Sometime back, a friend of mine approached me with some tax issues. He was complaining about some imposed tax penalties for late filing. After listening to his story, I realized that he had no clue about the Kenya Revenue Authority penalty waiver program. In this article, I will dive deeper and explain different dilemmas surrounding the penalty waiver.
On a few occasions, taxpayers for one reason or the other find themselves in situations where they are not in a position to comply with the strict tax filing deadlines. When this happens, taxpayers get penalized by the Kenya Revenue Authority for either filing late or not filing at all. These penalties continue to accumulate interest over time until payments for them are made.

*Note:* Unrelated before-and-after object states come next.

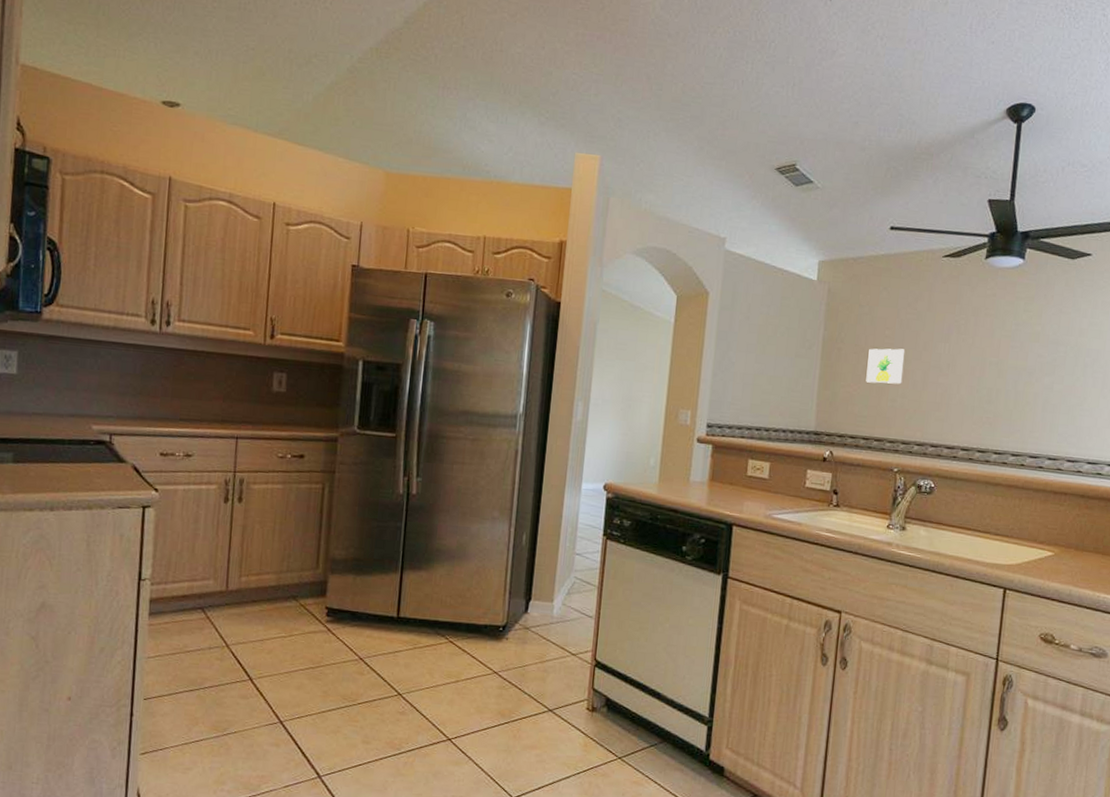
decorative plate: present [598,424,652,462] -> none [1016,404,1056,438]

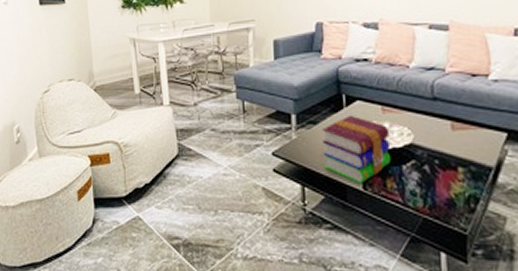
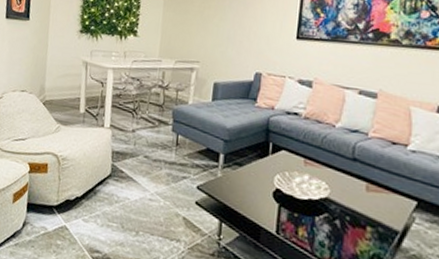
books: present [322,116,392,184] -> none [243,163,309,228]

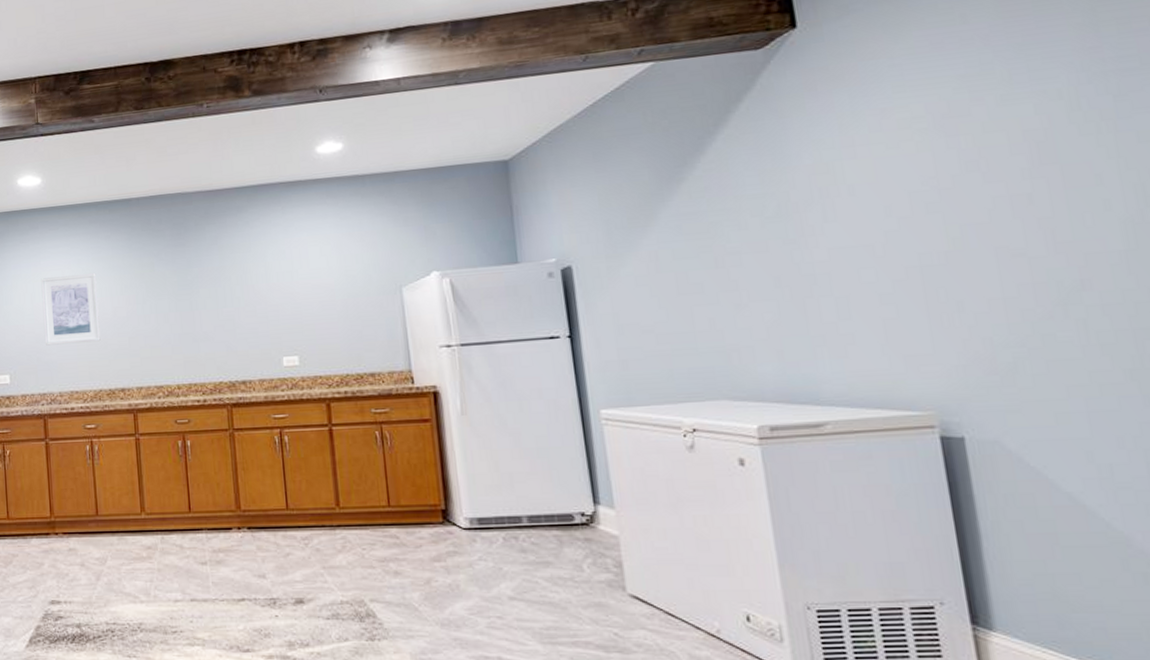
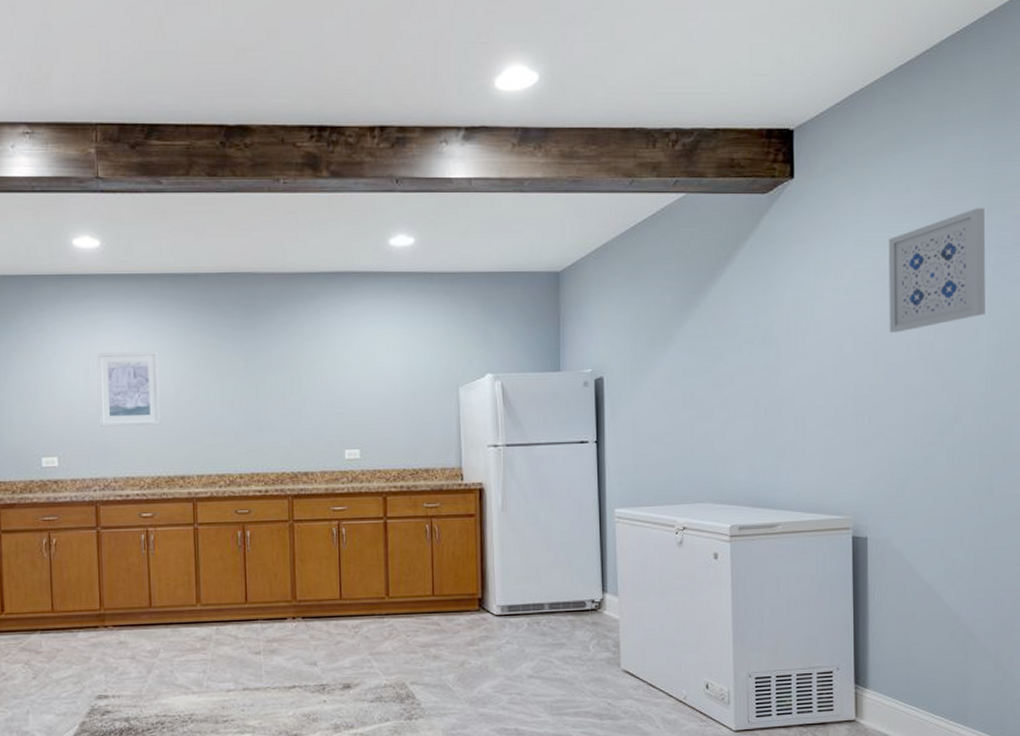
wall art: none [943,26,1111,188] -> present [888,208,985,333]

Late or non-filing could be due to circumstances beyond taxpayers' control. In such instances, a taxpayer can apply to have these penalties and interests waived. This is done through an application to the commissioner. However, all applications regarding waivers should be well filled with all supporting documents and evidence justified.
waiver application
Kenya Revenue Authority Waiver application is an application letter addressed to the commissioner by the taxpayer with detailed reasons why the affected party, here referred to as the taxpayer, needs the penalties imposed either for late filing or non-filing of returns to be uplifted or done away with. Waiver of penalty is provided in the Tax Procedures Act 2015, section 89(7). However, the section specifies the following conditions:
- The application must be justified with supporting documents and evidence.
- The principal tax must have been paid
- That the taxpayer has been tax compliant on all other taxes
Once the waiver is received, KRA starts processing the tax waiver immediately. In this process, thorough scrutiny of all applications is done to confirm the justification of reasons, and proper required documents are attached in support of each raised reason.
KRA assigns a reference number to all pending waiver applications for tracking and escalation purposes. At this stage, applicants may be called upon to provide more supporting documents to aid their case. This is usually done via email notifications to the respective applicants. Once the notification is received the taxpayer will be allowed 30 days to respond accordingly. It’s crucial to note that waiver supporting evidence also has some strict deadlines and KRA doesn't accept late evidence. If your waiver application is rejected on such grounds, then KRA will demand all accrued penalties and interest from you as a taxpayer.
Waiver application Evidence
One may ask what kind of evidence should be provided during the application. This depends solely on the tax head. Some of the possible viable reasons include cash flow constraints, errors in input invoice declarations, especially in VAT Auto Assessments (VAA), etc.
The waiver application process is one of the initiatives KRA has put in place to ensure qualified taxpayers are successfully granted. File and pay your taxes on time to avoid penalties.